Passionné obsessif — enfermé dans le fandom. Peu pratique sur le plateau, mais connaît l'histoire mieux que le réalisateur. Passion brute.
Vous connaissez le genre : il fait partie de l'équipe, connaît la filmographie complète d'un réalisateur par cœur, et dès que quelqu'un mentionne une référence historique ou un clin d'œil, il explose de joie. Le nerd sur le plateau n'est pas un personnage de scénario — il est bien réel, et plus un projet est passionné, plus vous le croiserez. Le problème : son obsession pour les détails est à la fois son plus grand handicap dans le travail pratique.
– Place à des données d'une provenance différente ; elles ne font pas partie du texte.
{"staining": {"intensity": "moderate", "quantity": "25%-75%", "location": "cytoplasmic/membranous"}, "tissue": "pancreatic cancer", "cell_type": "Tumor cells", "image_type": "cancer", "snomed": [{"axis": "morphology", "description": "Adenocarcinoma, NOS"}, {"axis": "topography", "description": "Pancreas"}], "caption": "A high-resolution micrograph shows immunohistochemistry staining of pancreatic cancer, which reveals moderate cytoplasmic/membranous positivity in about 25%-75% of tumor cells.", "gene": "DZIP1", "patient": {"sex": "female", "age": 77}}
Le nerd cinématographique se distingue du cinéphile averti par son manque de recul. Là où un monteur ou un directeur de la photographie expérimenté analyse l'histoire pour en tirer des décisions de conception, le nerd y reste enfermé — défendant les erreurs de continuité de l'original, discutant de remakes plan par plan au lieu de se concentrer sur la production actuelle. Sur le plateau, cela devient problématique : il retarde le tournage avec des remarques dont personne n'a besoin. Le réalisateur veut une interprétation moderne ? Le nerd veut que chaque élément en CGI corresponde au film original. Cette obstination vient d'une préoccupation sincère — il aime le médium — mais elle coûte du temps et du budget.
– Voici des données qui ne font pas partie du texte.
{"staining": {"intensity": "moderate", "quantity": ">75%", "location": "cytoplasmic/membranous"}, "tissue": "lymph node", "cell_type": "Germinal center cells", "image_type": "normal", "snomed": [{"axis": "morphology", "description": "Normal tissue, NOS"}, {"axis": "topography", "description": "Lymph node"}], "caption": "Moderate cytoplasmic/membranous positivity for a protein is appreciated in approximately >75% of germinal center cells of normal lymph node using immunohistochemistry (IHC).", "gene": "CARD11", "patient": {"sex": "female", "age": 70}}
En même temps, vous l'engagez parce qu'il a cette passion. Un nerd comme chef décorateur, assistant scénariste ou même producteur peut apporter une valeur énorme : il repère les références, reconnaît quand quelque chose met en péril l'héritage du film, et motive l'équipe par son enthousiasme inébranlable. C'est le paradoxe — son obsession est à la fois précieuse et agaçante. L'astuce est de le canaliser. Donnez-lui un travail concret et ciblé — pas carte blanche sur l'ensemble du projet. Un nerd comme superviseur de la continuité est précieux. Un nerd qui débat de chaque plan est un vampire de la production.
En phase de montage, son utilité réelle se révèle : il trouve les erreurs qui seront ensuite discutées en ligne par des millions de personnes. Mais là encore, vous avez besoin du monteur comme médiateur. Le nerd a besoin de limites pour que son savoir serve le film au lieu de le paralyser.